I read that you have just completed an album of new original material. Could you talk a little bit about that?

I’m working on an album. I’m about halfway through.

Are any of the new songs going to find their way onto this tour?

Well, the plan is to honor the Genesis songs. I’m putting solo consideration away for the rest of this year… I want people to realize that it is an authentic Genesis show, with the ability to be able to change things from time to time to extend the odd solo occasionally—not just do exactly what was one record. I want there to be authenticity. I think authenticity is more important than originality at this point in time. If there’s anything original, it would be in the way these songs were written originally. To do justice to the hard-fought harmonies that comes out sometimes under the keyboard player’s hands, or from the guitar.

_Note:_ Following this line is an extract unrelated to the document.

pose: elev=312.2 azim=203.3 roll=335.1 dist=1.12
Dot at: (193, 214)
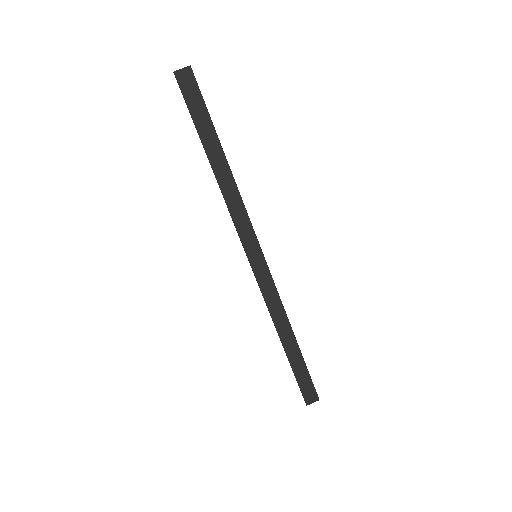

The music obviously continues to inspire you. You’re Stateside only for a brief time before heading out on a lengthy world tour. Is there any way that you approach American audiences differently than audiences in Europe and in other countries?

No, I think the approach is the same. The approach is to try to make friends, and to loosen everyone up so they can relax. It doesn’t matter being able to hear a pin drop. Audiences throughout the world have gotten less reverential over time. I think the last time I saw a reverential, truly quiet audience was in Japan when I started touring there in the mid-nineties. They were virtually silent until the end of the concert. But they’ve changed as well, as they’ve realized that it’s okay to do whatever you like. You want to sing along, sing along; if you prefer to weep, do that, too. Whatever it is, it should be a joyous, shared occasion.